* **DIRECTIVE**
Using only the entries below, output the lines starting at the one containing "hfov_deg: 10.3" and ending at the one containing "focal_mm: 14", exactly and inclusive of both, omitting the pictures.

== DATASET

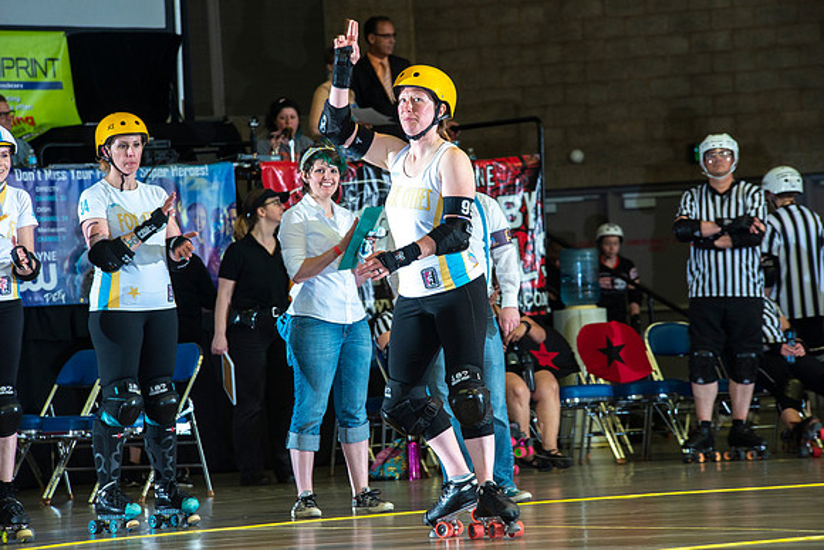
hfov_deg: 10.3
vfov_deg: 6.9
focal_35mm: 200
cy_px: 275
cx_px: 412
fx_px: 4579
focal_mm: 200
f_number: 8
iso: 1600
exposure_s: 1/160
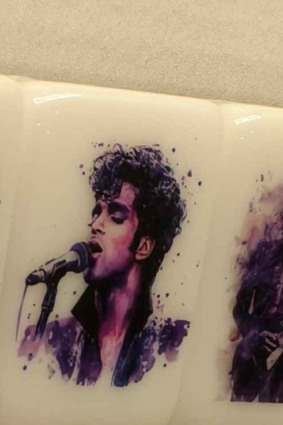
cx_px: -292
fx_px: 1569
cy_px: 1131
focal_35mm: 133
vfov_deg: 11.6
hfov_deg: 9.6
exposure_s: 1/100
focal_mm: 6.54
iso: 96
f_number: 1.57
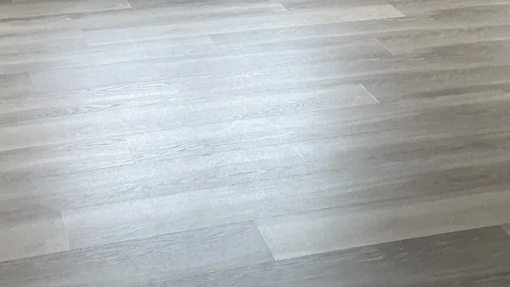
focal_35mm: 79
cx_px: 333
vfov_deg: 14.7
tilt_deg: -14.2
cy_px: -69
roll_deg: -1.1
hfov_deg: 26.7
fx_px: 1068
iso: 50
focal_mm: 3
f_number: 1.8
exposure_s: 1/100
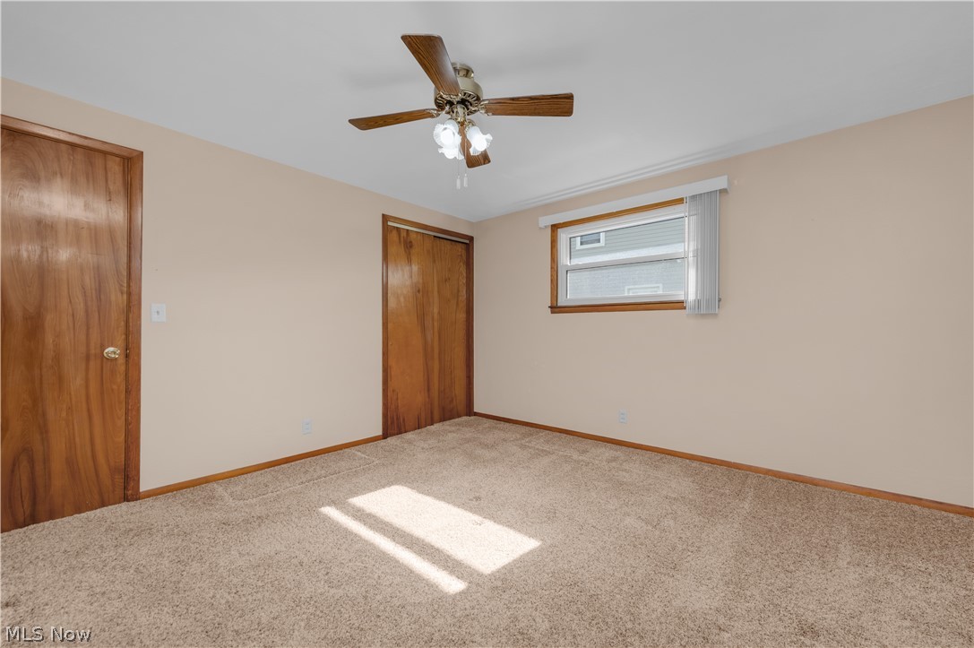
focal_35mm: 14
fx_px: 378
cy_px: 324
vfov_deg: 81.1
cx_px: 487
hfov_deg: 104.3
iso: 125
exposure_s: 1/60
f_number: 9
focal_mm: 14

====
== DATASET

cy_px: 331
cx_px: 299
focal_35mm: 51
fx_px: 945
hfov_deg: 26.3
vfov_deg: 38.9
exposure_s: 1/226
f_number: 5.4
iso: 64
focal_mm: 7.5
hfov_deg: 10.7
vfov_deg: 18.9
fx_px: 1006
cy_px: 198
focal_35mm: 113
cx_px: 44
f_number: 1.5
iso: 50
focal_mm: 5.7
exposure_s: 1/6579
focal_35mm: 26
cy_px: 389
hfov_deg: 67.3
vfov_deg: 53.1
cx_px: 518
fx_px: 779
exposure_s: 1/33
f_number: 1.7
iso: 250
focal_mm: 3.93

====
== DATASET

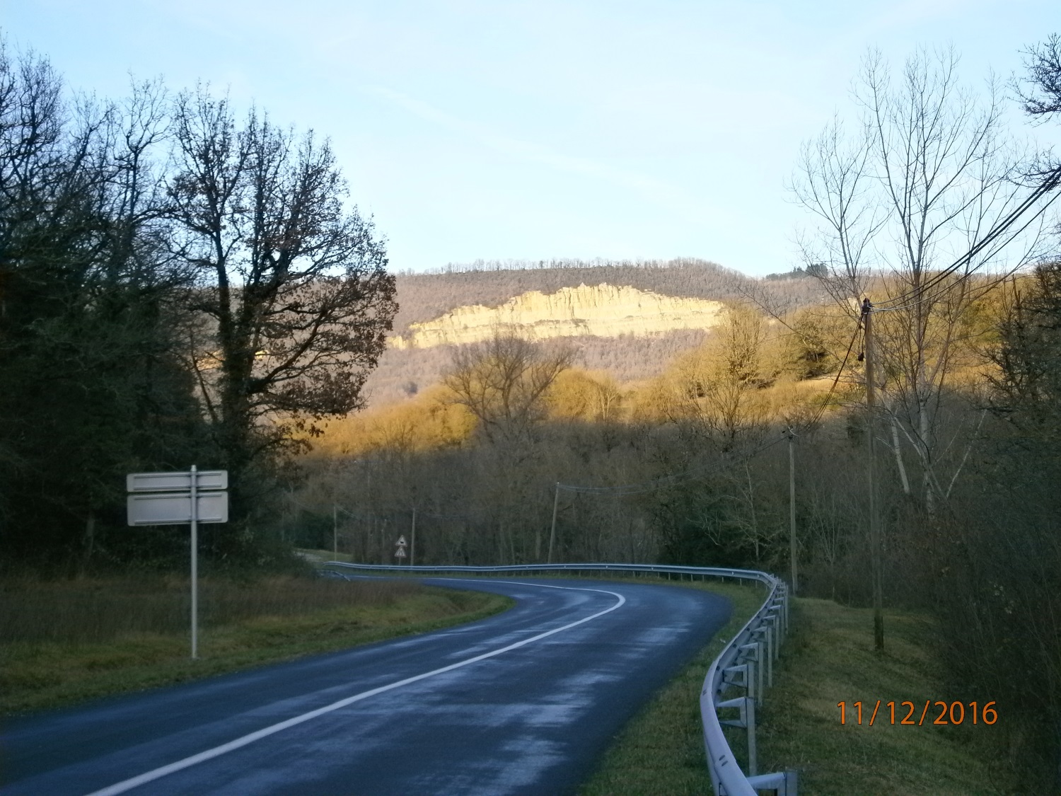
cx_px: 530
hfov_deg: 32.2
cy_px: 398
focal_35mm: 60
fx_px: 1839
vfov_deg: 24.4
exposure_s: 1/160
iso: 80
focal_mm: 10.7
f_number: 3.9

====

* **TASK SOLUTION**
hfov_deg: 10.3
vfov_deg: 6.9
focal_35mm: 200
cy_px: 275
cx_px: 412
fx_px: 4579
focal_mm: 200
f_number: 8
iso: 1600
exposure_s: 1/160
cx_px: -292
fx_px: 1569
cy_px: 1131
focal_35mm: 133
vfov_deg: 11.6
hfov_deg: 9.6
exposure_s: 1/100
focal_mm: 6.54
iso: 96
f_number: 1.57
focal_35mm: 79
cx_px: 333
vfov_deg: 14.7
tilt_deg: -14.2
cy_px: -69
roll_deg: -1.1
hfov_deg: 26.7
fx_px: 1068
iso: 50
focal_mm: 3
f_number: 1.8
exposure_s: 1/100
focal_35mm: 14
fx_px: 378
cy_px: 324
vfov_deg: 81.1
cx_px: 487
hfov_deg: 104.3
iso: 125
exposure_s: 1/60
f_number: 9
focal_mm: 14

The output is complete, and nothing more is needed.